Scientists at the University of Strathclyde in the UK are developing a rapid diagnostic sensor test that can indicate the susceptibility of bacteria to antibiotics in less than 45 minutes.
The NHS laboratory testing of samples currently takes up to two days, but scientists aim to reduce this time with the low-cost test. This will enable doctors to quickly prescribe the right antibiotics to a patient for an infection.
The scientists analysed the difference in growth profiles between the common hospital acquired bacterial infections, Staphylococcus aureus, and MRSA.
Most strains of Staphylococcus aureus are sensitive to antibiotics, while MRSA is drug resistant and can be harder to treat.
Both these strains were placed onto electrodes covered in a special hydrogel deposit and contained antibiotics. The team then monitored for bacterial growth.
Results indicated that the susceptible strain can grow on those electrodes altered with gel containing no antibiotic, however, the strain could not grow when the sensor was seeded with an antibiotic.
Given its antibiotic resistance, the MRSA strain could still grow on the electrodes that had relevant concentrations of antibiotics.

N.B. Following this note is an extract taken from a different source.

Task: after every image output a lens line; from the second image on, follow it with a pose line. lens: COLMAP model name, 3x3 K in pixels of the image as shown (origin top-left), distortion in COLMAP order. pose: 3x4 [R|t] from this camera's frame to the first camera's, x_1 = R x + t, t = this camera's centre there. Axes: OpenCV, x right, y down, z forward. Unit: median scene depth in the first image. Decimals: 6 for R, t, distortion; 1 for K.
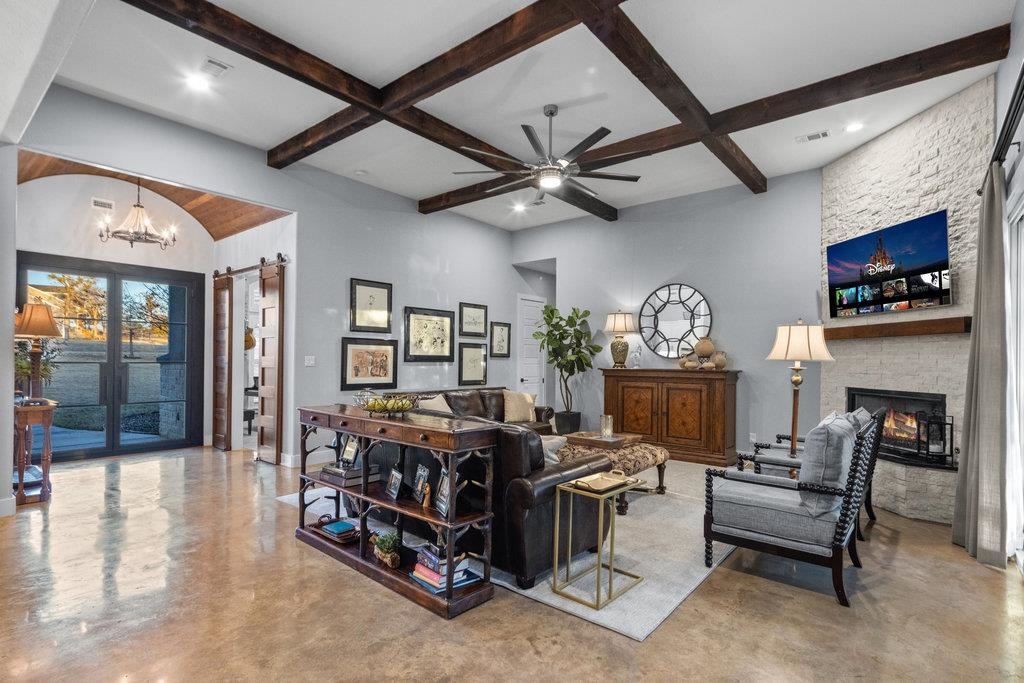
lens RADIAL K [[491.3, 0, 527.1], [0, 491.3, 365.3], [0, 0, 1]] dist [0.004819, -0.000567]
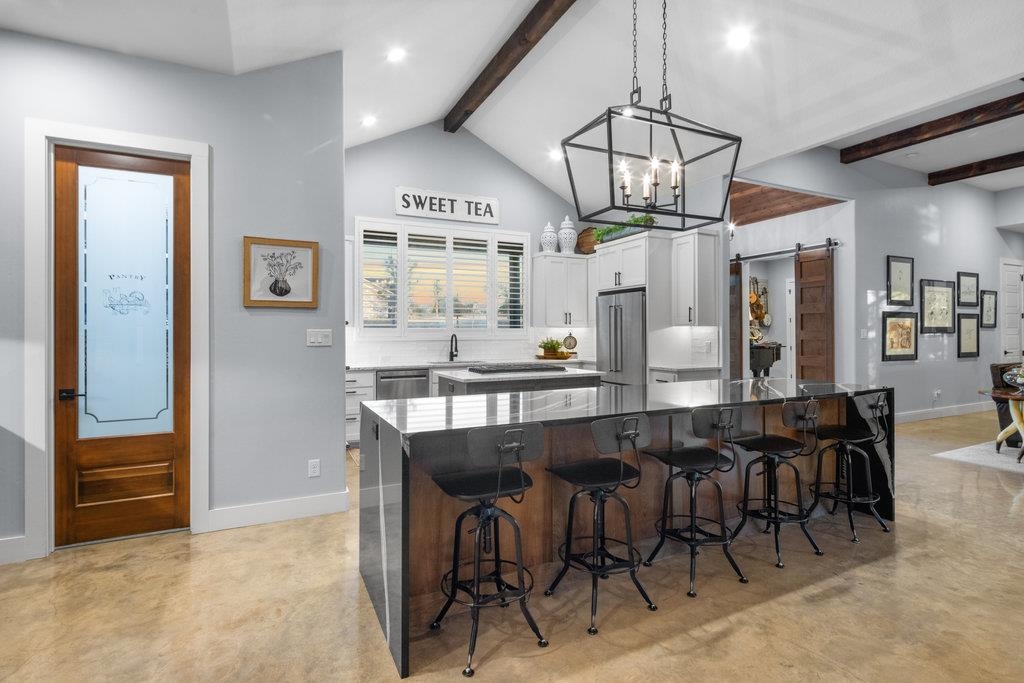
lens RADIAL K [[491.3, 0, 519.4], [0, 491.3, 333.6], [0, 0, 1]] dist [0.004819, -0.000567]
pose [[0.905113, -0.010961, -0.425030, -0.552995], [0.007100, 0.999918, -0.010668, -0.001986], [0.425112, 0.006638, 0.905116, -0.266491]]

The paper’s lead author Dr Stuart Hannah said: “There is a small difference between what makes an organism susceptible to an antibiotic and what makes it resistant. In real terms, we were able to distinguish between the two strains in less than 45 minutes, which is a significant improvement on the current gold standard of up to two days.”

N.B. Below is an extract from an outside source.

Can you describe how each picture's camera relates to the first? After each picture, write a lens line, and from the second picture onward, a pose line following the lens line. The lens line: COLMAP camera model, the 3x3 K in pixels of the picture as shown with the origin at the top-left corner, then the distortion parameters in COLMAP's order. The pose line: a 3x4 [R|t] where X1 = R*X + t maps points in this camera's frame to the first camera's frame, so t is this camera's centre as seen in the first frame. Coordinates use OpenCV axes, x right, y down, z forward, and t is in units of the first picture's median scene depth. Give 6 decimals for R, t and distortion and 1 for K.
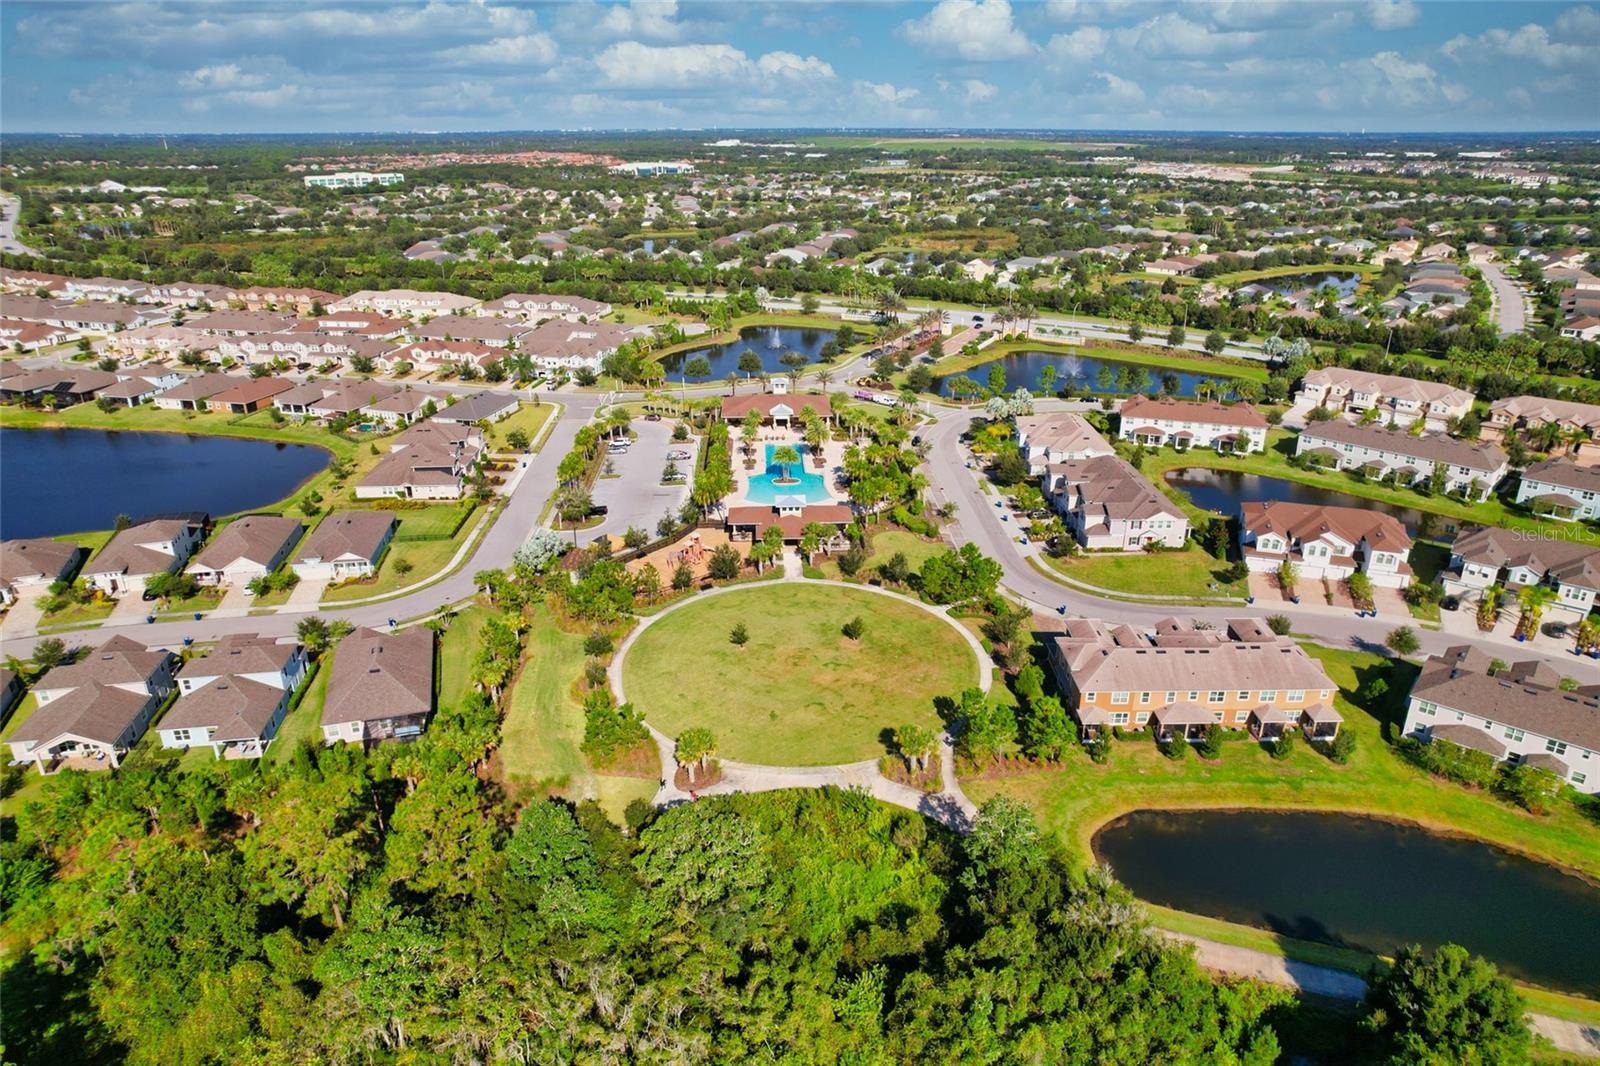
lens RADIAL K [[1028.5, 0, 807.3], [0, 1028.5, 536.4], [0, 0, 1]] dist [-0.071006, 0.063759]
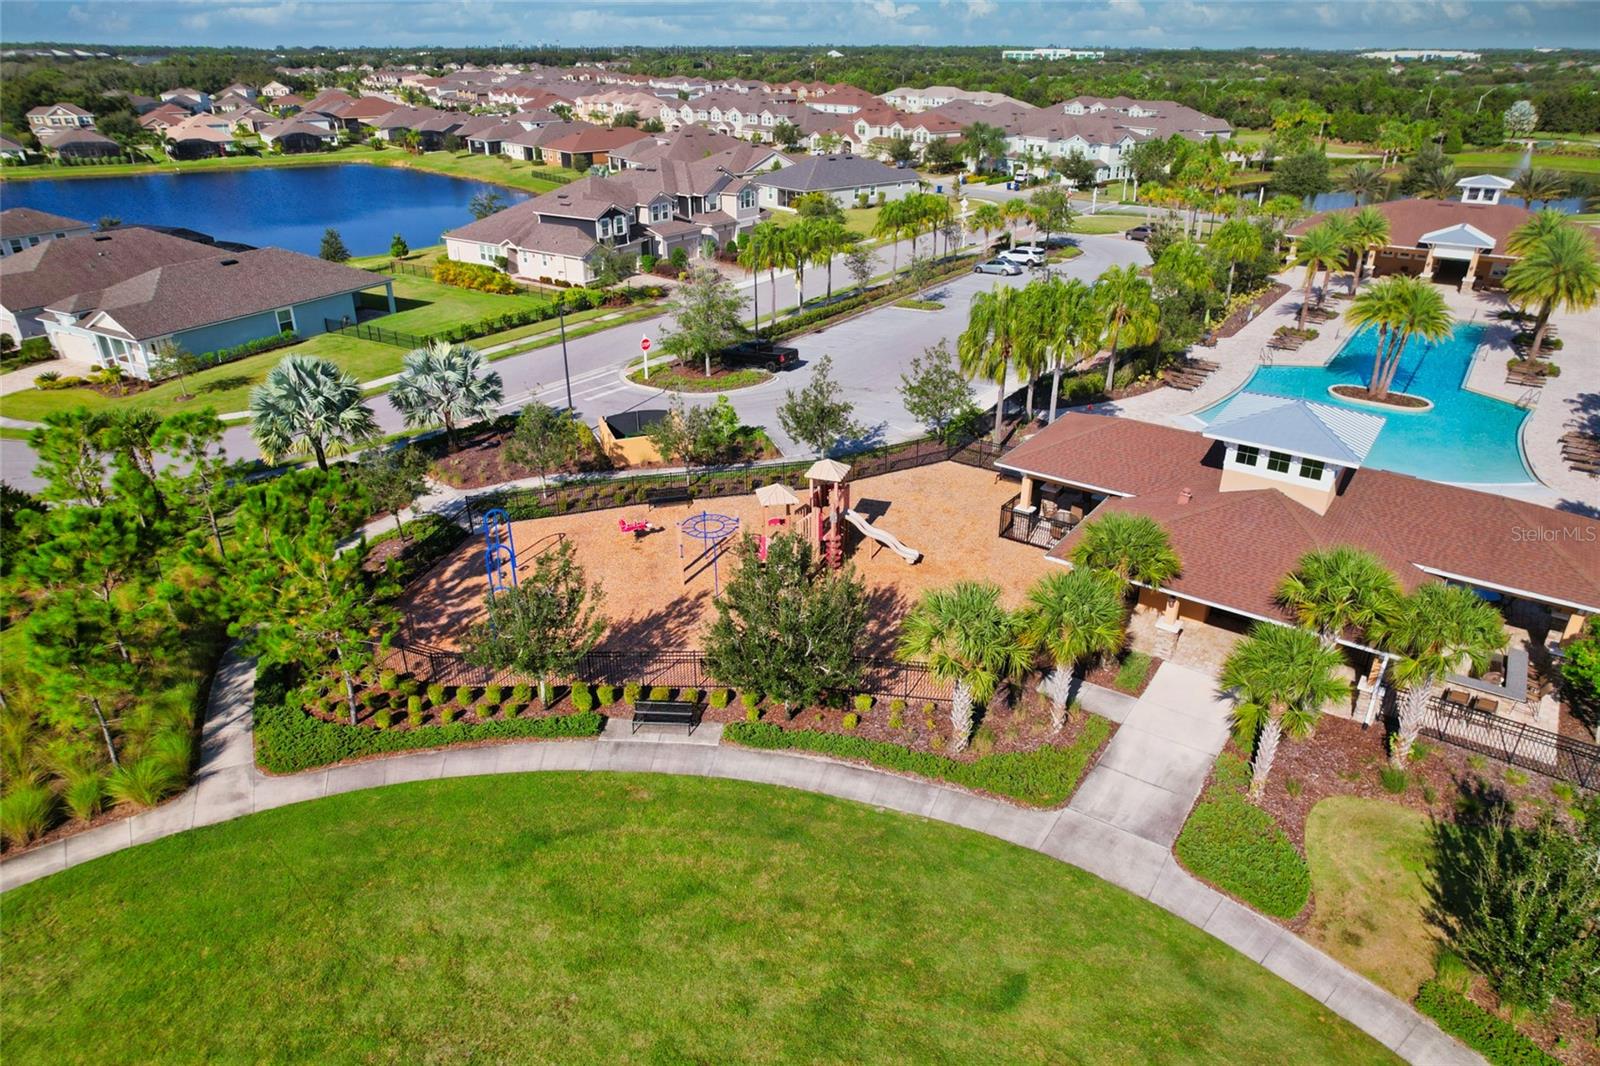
lens RADIAL K [[1028.5, 0, 807.3], [0, 1028.5, 536.4], [0, 0, 1]] dist [-0.071006, 0.063759]
pose [[0.789485, 0.270452, -0.550972, 0.020380], [-0.235351, 0.962460, 0.135203, -0.014447], [0.566854, 0.022931, 0.823499, 0.628944]]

This technology uses a low-cost sensor that serves as a mini culture dish that can deal with any type of clinical sample.
The system is altered with a special gel deposit in order to identify the difference between susceptible and resistant forms of common bacteria.
“Rapid result detection means you could pinpoint bacterial versus viral infections straight away and would be able to start working on the correct treatment more quickly for patients, which is very important for particular infections. Antibiotic resistance is less likely to develop if you give a narrower spectrum antibiotic.”
The team now intends to develop the technology from a bespoke university laboratory approach into a generic prototype that can then be tested in clinical settings with real patient samples.
Dr Hannah added: “Everything we are using can be mass-manufactured, which means that it is cheap to produce a working test.”